AHAMADA HAMADI, LE VISAGE D’UN REGIME QUI A PERDU TOUTE L'HUMANITE

 

A L'état de santé de l'ancien président Ahmed Abdallah Sambi inquiète de plus en plus. Au-delà des clivages politiques, nombreux sont ceux qui estiment qu'aucun être humain ne devrait être privé de soins ou de compassion, quelles que soient les accusations portées contre lui.

Dans ce contexte, l'intervention de l'ambassadeur Ahamada Hamadi sur TV5 a été plus qu’inquiétant. Alors que beaucoup prônent un message d'apaisement, il a surtout cherché à défendre la position du pouvoir tortionnaire. À aucun moment il n'a semblé reconnaître la gravité des inquiétudes exprimées autour de l'état de santé de l'ancien président, détenu depuis huit ans. Pendant tout l'entretien, Ahamada Hamadi s'est efforcé de minimiser les informations sur la santé de Sambi. Les alertes évoquant notamment des problèmes cardiaques ont été ramenées à de simples douleurs ou courbatures, avant que le journaliste ne le reprenne. Une honte à l’homme aigri. Une telle réaction laisse penser que le pouvoir préfère la mort de leur victime, Ahmed Abdallah Sambi à sa vie qui menace son équilibre politique. Pourtant, lorsque plusieurs médecins tirent la sonnette d'alarme, leurs avis méritent d'être entendus. Il faut l’évacuation sanitaire du président Sambi.

« Ahamada Hamadi l’homme armée de mépris et d’arrogance »

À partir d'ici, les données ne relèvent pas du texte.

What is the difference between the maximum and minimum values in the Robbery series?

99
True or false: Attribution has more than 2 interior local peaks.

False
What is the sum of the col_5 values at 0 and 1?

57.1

Le moment le plus frappant reste cette question : « Quel musulman accepterait qu'un homme soit en train de mourir en prison ? » Cette phrase aurait pu ouvrir la voie à un discours plus humain. Il n'en a rien été. L'ambassadeur a rapidement repris la défense du gouvernement, expliquant que la condamnation de Sambi suffisait à répondre aux critiques sur ses conditions de détention et sur la nécessité d'une éventuelle évacuation sanitaire. Ce contraste entre les mots et l'attitude a marqué de nombreux observateurs. En seulement cinq minutes, Ahamada Hamadi a cité quatorze fois le nom de Sambi. Ce détail n'est pas anodin. Huit ans après son arrestation, l'ancien président continue d'occuper une place centrale dans le discours du pouvoir. Cette insistance donne le sentiment que la confrontation politique l'emporte encore sur les considérations humanitaires.

« La mauvaise fin d’un régime laisse dessiner »

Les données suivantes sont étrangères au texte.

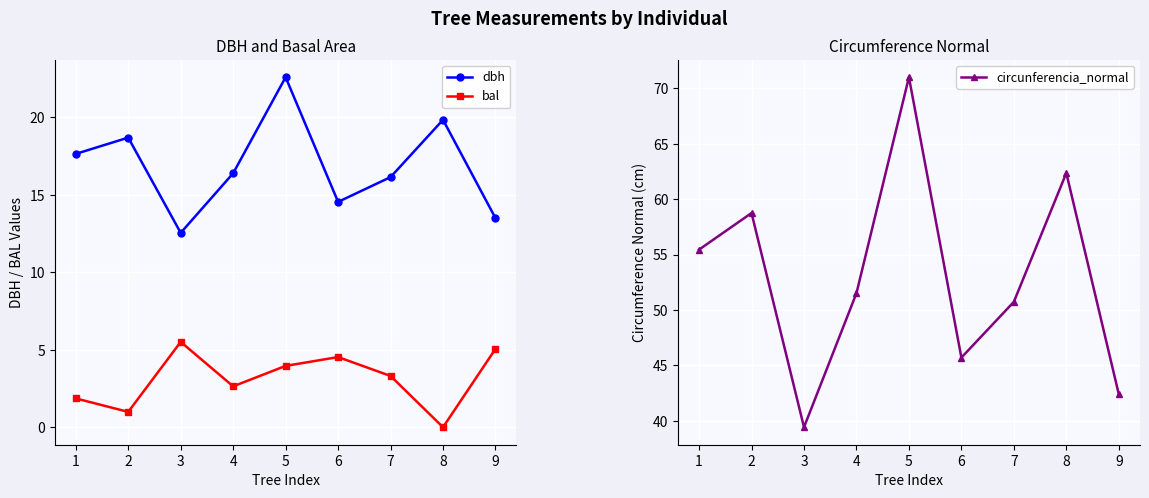

Is the value of dbh at 3 greater than the value of bal at 1?

Yes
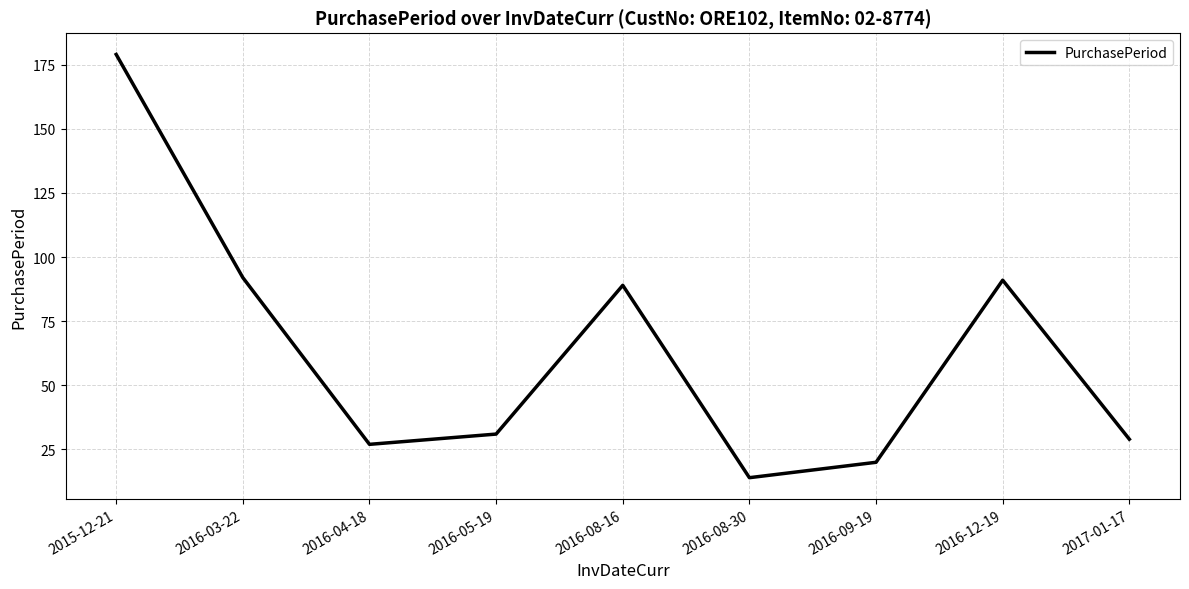

What is the difference between the values at 2017-01-17 and 2016-09-19?

9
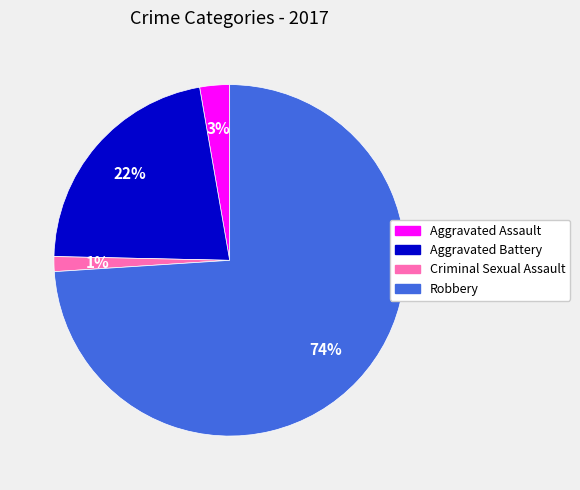

Count the number of slices in the pie.

4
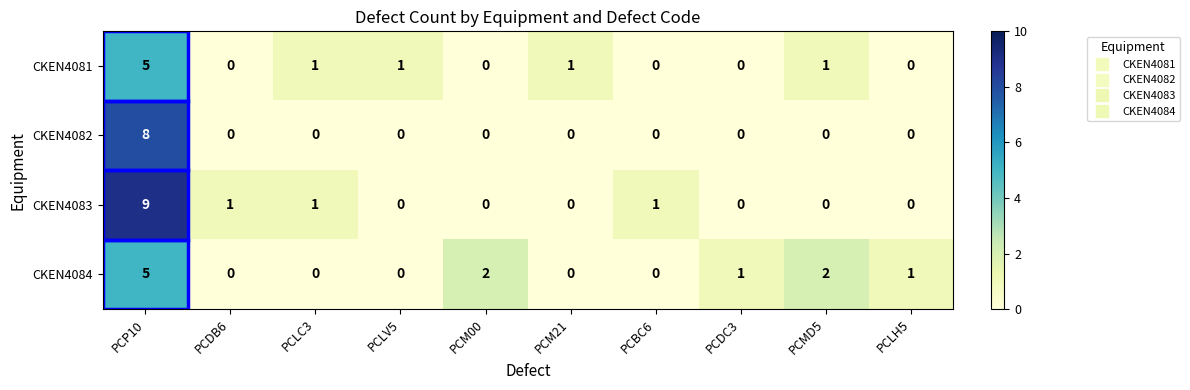

What is the difference between the maximum and second lowest values in the CKEN4083 series?

9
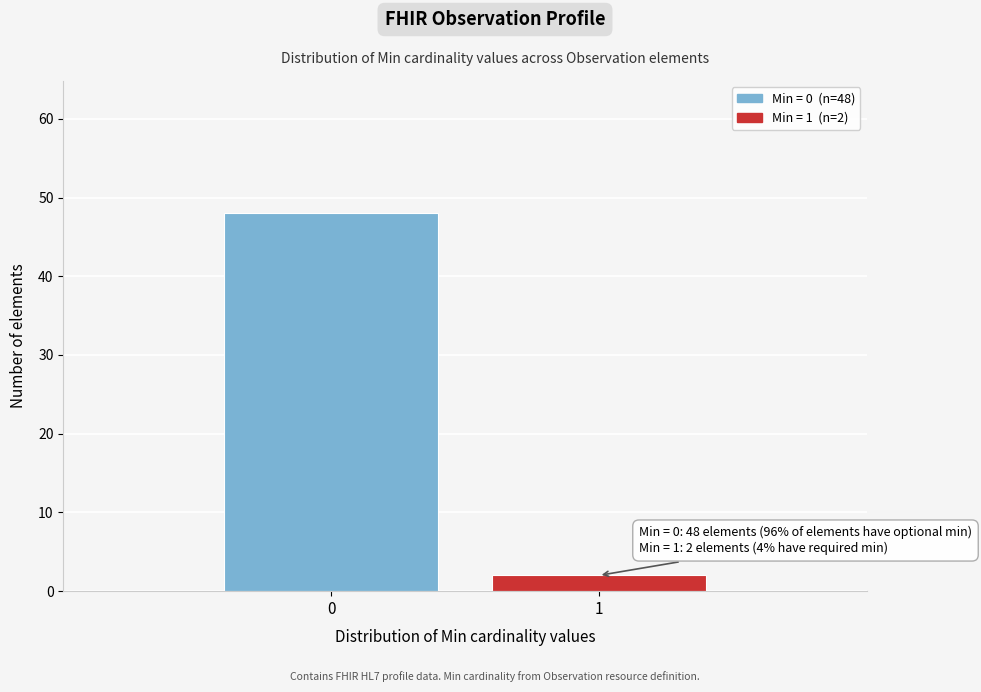

Reading right to left, what are all the values shown in this chart?

2	48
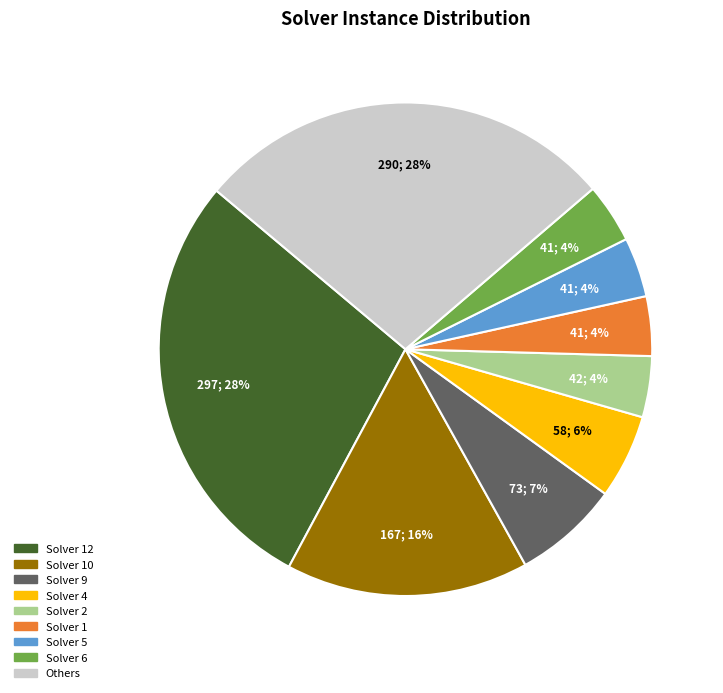

Does any single category account for the majority?

No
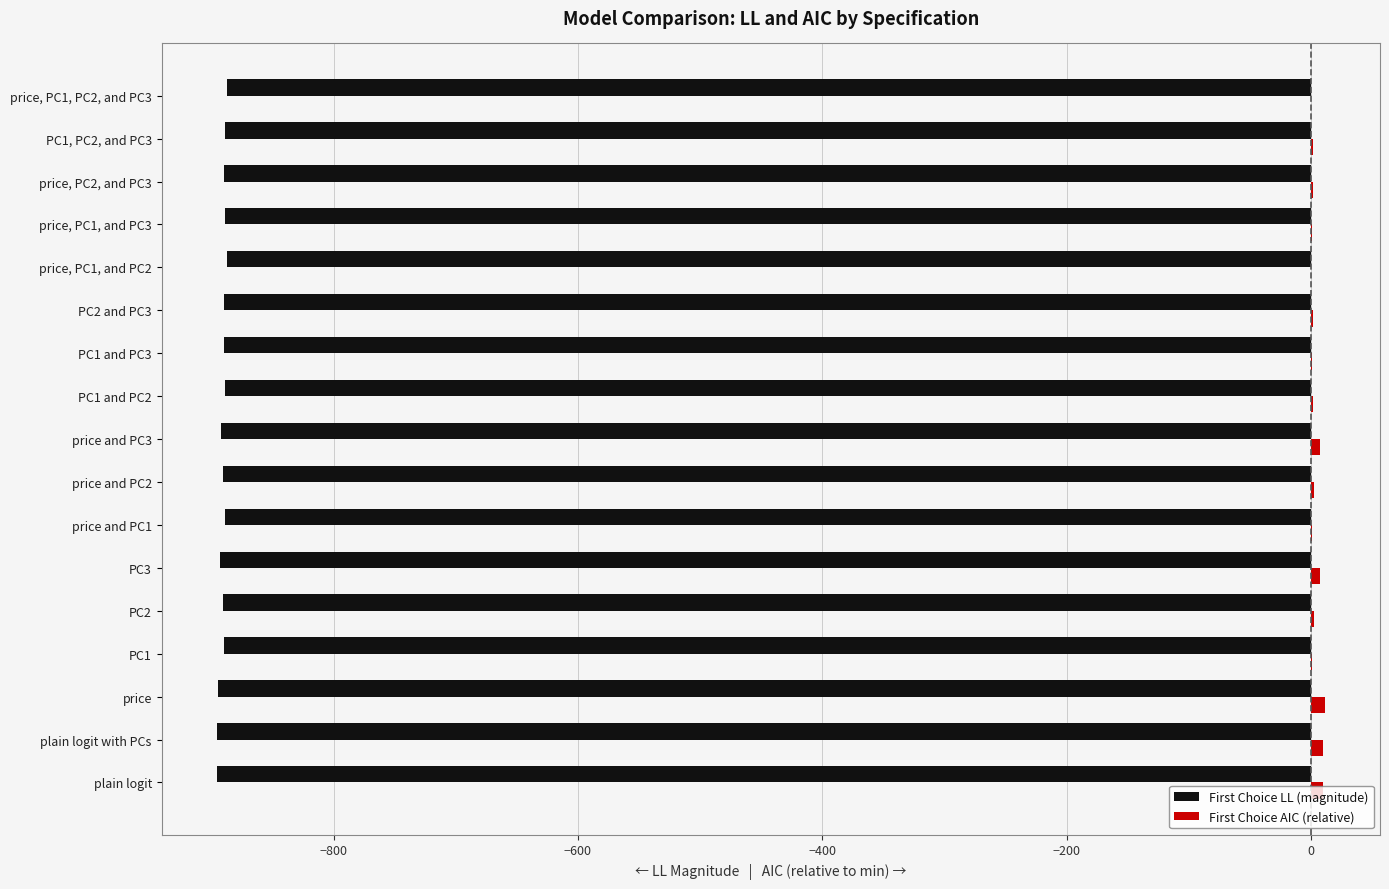

The value of First Choice LL (magnitude) at price is -894.9. True or false?

True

Cette interview dépasse d'ailleurs le cas d'Ahamada Hamadi. Elle renvoie à une façon de gouverner où la défense du régime semble passer avant toute autre considération. Le pouvoir répond aux inquiétudes sur la santé d'un ancien chef de l'État par des arguments politiques avec arrogance plutôt que par des gestes d'humanité. Les régimes passent. Les fonctions aussi. Mais les décisions et les paroles publiques restent. L'histoire ne retient pas seulement les victoires ou les défaites politiques ; elle se souvient aussi de la manière dont les dirigeants ont traité leurs adversaires lorsqu'ils étaient en position de faiblesse.

« L’homme aigri aux lèvres sèches de haine »

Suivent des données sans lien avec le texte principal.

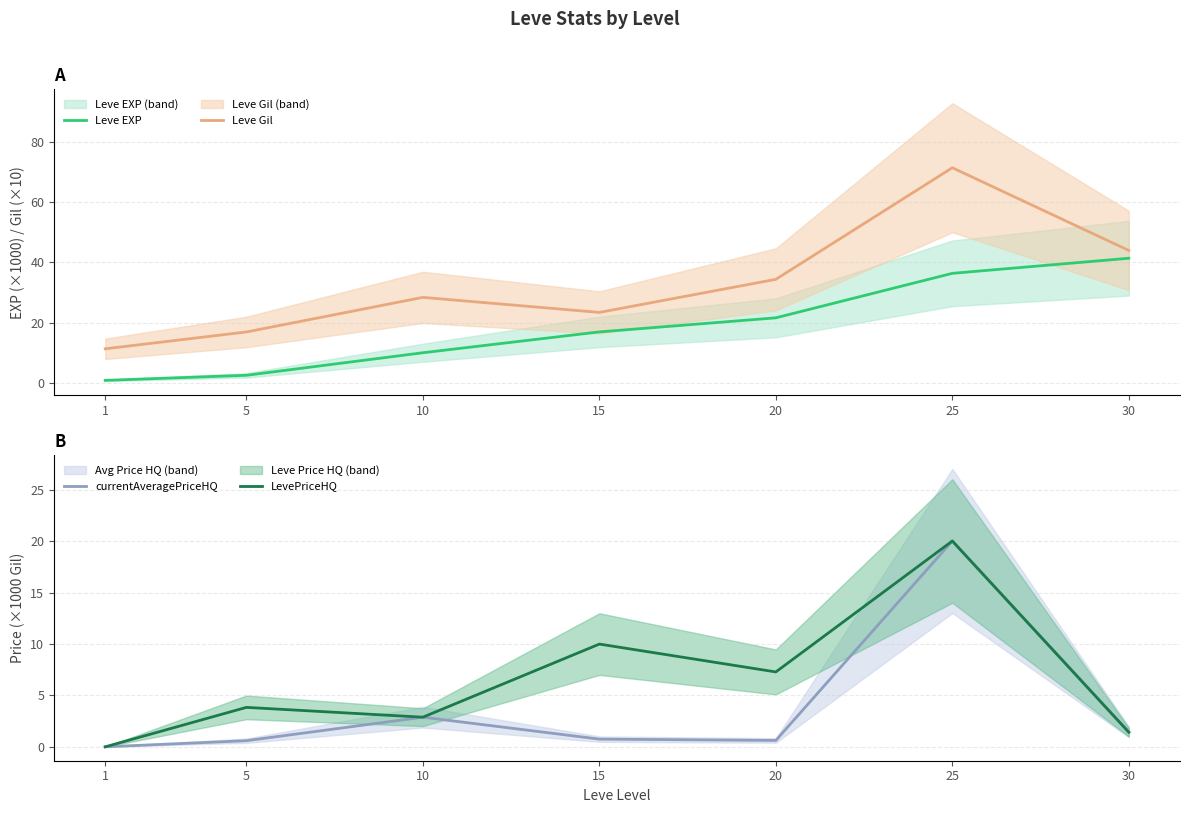

What is the difference between the second highest and minimum values in the LevePriceHQ series?

10.0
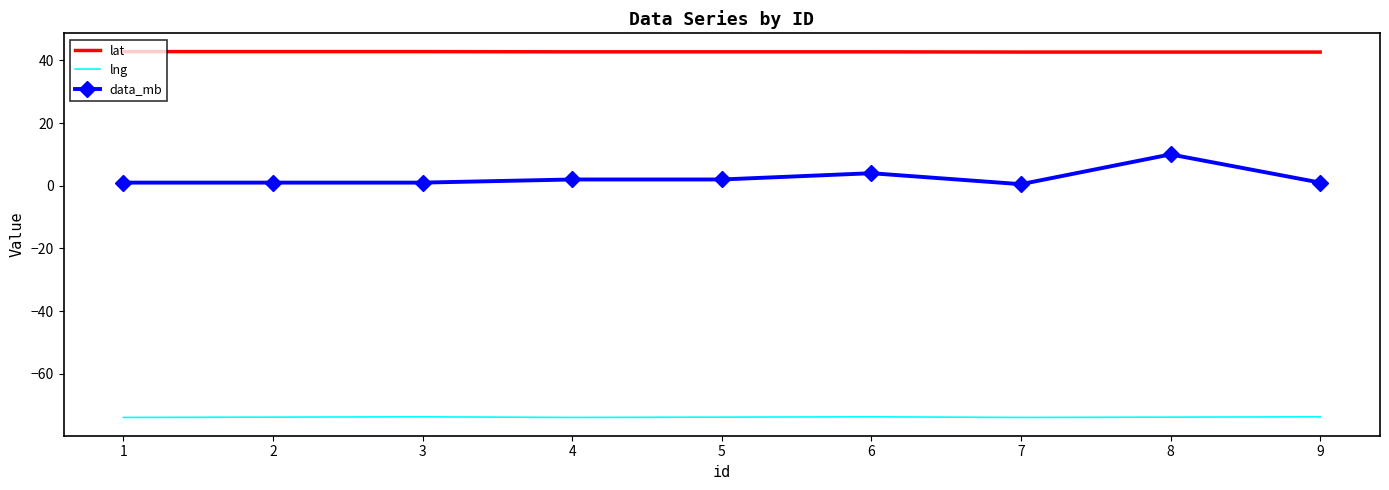

What is the minimum value for lng?

-73.9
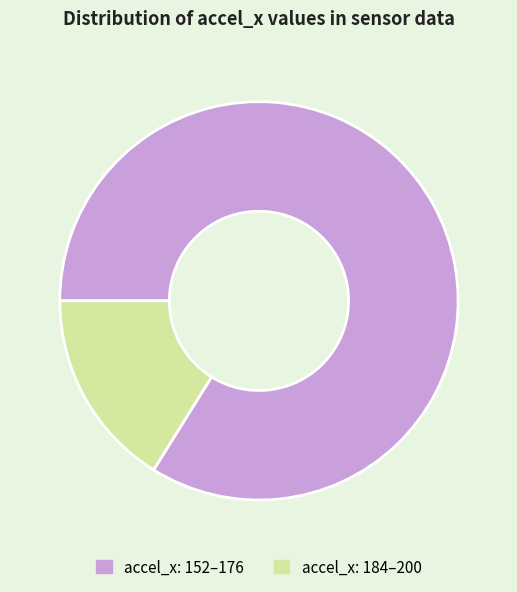

Is there any slice that represents more than half of the pie?

Yes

Si l'état de santé d'Ahmed Abdallah Sambi venait à se dégrader faute d'une prise en charge adaptée, les justifications avancées aujourd'hui ne suffiraient pas à faire oublier la culpabilité du régime en place aux Comores et ses composants. Au-delà de la politique, il existe un principe qui devrait rassembler tout le monde : aucune autorité ne sort grandie lorsqu'elle semble perdre de vue la valeur de la vie humaine. Quand Ahamada Hamadi, âgé de 75 ans, se moque de la fatigue de leur victime, Ahmed Abdallah Sambi, 68 ans, c'est la condition humaine elle-même qu'il semble nier, tout autant que la volonté divine.